Which lines of the material below contain the string "oder", with case counting? Copy out every such line in full.

———

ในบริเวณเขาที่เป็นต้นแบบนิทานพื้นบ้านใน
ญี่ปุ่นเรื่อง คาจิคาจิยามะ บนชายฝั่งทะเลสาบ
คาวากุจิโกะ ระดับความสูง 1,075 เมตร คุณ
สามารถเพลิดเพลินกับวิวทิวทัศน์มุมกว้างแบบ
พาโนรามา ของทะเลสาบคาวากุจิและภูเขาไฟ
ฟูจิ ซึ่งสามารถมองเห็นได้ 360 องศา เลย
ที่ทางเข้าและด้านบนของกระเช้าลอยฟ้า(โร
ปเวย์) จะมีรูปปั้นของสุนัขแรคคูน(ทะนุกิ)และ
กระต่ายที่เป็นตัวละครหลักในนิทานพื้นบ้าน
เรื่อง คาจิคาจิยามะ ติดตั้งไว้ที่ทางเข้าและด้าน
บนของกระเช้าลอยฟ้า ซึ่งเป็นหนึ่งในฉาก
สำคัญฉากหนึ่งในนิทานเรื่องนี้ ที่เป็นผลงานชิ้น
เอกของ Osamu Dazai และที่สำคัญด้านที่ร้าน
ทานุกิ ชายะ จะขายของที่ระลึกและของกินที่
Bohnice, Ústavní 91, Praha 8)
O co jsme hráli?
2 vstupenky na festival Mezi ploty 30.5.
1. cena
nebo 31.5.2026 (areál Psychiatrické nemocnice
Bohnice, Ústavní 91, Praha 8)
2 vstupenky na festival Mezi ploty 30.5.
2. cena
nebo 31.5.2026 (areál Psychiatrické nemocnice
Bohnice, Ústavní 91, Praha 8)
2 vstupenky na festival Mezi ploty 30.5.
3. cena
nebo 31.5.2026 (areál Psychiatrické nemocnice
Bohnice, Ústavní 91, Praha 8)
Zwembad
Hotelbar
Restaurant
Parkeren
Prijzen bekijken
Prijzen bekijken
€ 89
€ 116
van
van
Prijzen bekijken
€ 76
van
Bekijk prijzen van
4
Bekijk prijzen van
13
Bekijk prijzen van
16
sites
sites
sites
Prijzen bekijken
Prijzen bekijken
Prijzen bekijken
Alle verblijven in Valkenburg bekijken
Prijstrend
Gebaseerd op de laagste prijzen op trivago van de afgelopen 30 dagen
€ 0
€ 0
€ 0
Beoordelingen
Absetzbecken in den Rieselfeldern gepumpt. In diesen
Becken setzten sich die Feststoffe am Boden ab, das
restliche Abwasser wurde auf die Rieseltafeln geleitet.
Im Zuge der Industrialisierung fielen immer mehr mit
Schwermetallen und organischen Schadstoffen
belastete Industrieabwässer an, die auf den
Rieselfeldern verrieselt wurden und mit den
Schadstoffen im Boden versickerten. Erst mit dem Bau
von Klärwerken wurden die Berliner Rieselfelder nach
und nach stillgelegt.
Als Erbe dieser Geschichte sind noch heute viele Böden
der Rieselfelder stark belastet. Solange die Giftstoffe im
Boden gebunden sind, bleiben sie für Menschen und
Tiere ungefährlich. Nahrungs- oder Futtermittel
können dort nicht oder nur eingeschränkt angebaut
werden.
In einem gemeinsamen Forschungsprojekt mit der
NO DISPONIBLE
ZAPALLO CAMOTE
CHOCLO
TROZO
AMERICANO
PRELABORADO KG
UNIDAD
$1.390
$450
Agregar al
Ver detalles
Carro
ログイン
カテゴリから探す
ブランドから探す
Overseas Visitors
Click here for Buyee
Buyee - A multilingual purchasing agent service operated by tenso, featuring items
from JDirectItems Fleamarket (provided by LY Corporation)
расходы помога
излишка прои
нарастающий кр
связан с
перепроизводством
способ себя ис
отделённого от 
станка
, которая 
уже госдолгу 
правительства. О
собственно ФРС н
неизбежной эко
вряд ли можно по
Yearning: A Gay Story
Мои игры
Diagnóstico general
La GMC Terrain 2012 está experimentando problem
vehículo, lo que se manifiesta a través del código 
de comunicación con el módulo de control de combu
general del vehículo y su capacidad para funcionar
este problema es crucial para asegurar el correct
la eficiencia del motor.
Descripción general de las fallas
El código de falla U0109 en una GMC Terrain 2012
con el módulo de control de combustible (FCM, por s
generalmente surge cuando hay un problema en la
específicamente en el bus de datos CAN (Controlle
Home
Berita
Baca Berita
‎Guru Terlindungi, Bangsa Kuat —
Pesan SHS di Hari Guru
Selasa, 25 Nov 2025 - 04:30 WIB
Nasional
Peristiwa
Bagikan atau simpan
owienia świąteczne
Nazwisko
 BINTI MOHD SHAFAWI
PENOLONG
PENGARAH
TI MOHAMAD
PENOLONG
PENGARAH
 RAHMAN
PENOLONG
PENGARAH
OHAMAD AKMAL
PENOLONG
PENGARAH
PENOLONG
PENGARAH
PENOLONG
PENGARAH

———

*EXERCISE SOLUTION*
Tiere ungefährlich. Nahrungs- oder Futtermittel
können dort nicht oder nur eingeschränkt angebaut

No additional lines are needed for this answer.